Posted by: Daniel Nicolas | 08 June 2016 at 01:54 PM
Colonel,
A bit OT:
After threatening the US, now the chihuahua Saudi FM is blackmailing the UNSG wrt CAAC:
https://www.theguardian.com/world/2016/jun/08/saudi-arabia-united-nations-blacklist-yemen-ban-ki-moon
Ban ki-Moon is w/o spin since he has nothing to lose - he is on his last few months as UNSG but one wonders sometimes - may be he has been told that South Korea would lose somehow.
Posted by: The Beaver | 08 June 2016 at 02:17 PM
mbrenner,
I believe the DC FedRegime/Borg Industrial Complex is most of all trying to impose a new Cold War on the American public. They want to get us back under fear-based obedience and discipline. They want the Trump/Sanders eruption to go no further. They want to prevent any more such eruptions from ever occurring.
Posted by: different clue | 08 June 2016 at 02:32 PM
Earthrise,
Zbigniew Brzezinski has long wanted Russia destroyed. Does he want that for Anglo reasons? Zionist reasons?

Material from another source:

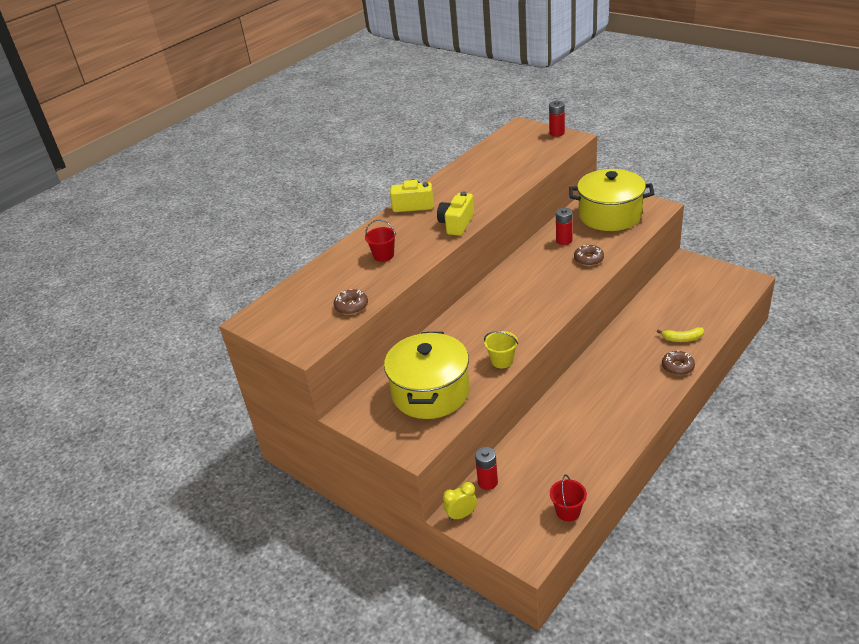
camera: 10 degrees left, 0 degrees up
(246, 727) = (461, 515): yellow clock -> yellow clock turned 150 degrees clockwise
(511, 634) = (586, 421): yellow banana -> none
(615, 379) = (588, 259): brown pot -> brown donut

Or other reasons of his own?
Posted by: different clue | 08 June 2016 at 02:33 PM
bth
Are you really the same "bth?" Your version of Syrian history is a cartoon that ignores the sectarian malevolence of revolts against the Syrian government (a multi-confessional government) over the decades. The reduction of much of Hama to ruins followed unrelenting Sunni Muslim Brotherhood suicide car bomb attacks in Damascus and across the country as well as the mass murder of graduating cadets from the Syrian air force academy in Aleppo. What was the government supposed to do, roll over and surrender to the jihadis as you seem to want them to do now? You appear to have gone over altogether to the dark side and to now be a supporter of Borgist policies of regime change, support for the jihadis and their swinish Gulf supporters. pl
Posted by: turcopolier | 08 June 2016 at 03:29 PM
That is very much my impression too; Erdogan behaves like a man who has been betrayed and is no exacting the price of that betrayal.
On the other hand, did someone instruct the PKK leaders to pick a fight with him?
Posted by: Babak Makkinejad | 08 June 2016 at 03:32 PM
bth,
Are you calling mbrenner hyperbolic?
If so, you need to listen to this, because you have missed the point.
https://audioboom.com/boos/4667614-anakonda-16-on-the-russian-frontier-stephen-f-cohen-nyu-princeton-eastwestaccord-com
If I have misunderstood your comment, my apologies.
Posted by: MRW | 08 June 2016 at 03:32 PM
Sweden neutral? Their policy hyper Nato
Posted by: charly | 08 June 2016 at 03:48 PM
Colonel,
The Kremlin’s attention has to be on Ukraine first.
The Syrian stand down confirms Russia’s willingness to negotiate and the West’s unwillingness to give peace a chance. The wild card is the “New World Order”. The outsourcing of jobs, the influx of migrants, austerity and the constant war are creating a pressure cooker with the white working class in despair:
https://www.washingtonpost.com/news/wonk/wp/2016/06/07/the-incredible-crushing-despair-of-the-white-working-class/?wpmm=1&wpisrc=nl_wonk
Men with nothing to lose man barricades.
There is a full blown religious war underway in the Middle East. This is a natural response to a quarter century of war, over population, ethnic cleansing and theft of resources. It will not end until Turkey, Israel and the Gulf Monarchies are brought to heel. A change of the governments in the USA, UK, France and Germany will be required before an alliance can be formed with Russia and China to eliminate the danger from the Islamic State. Until then, the holy war will continue for years or until there is no one left.
Posted by: VietnamVet | 08 June 2016 at 03:59 PM
"So the question such people are asking themselves is: Are people who talk such tripe fools, or knaves, or both?"
Neither, they are malevolent destroyers of human society, a publicly proclaimed goal of this Creative Reality Cult.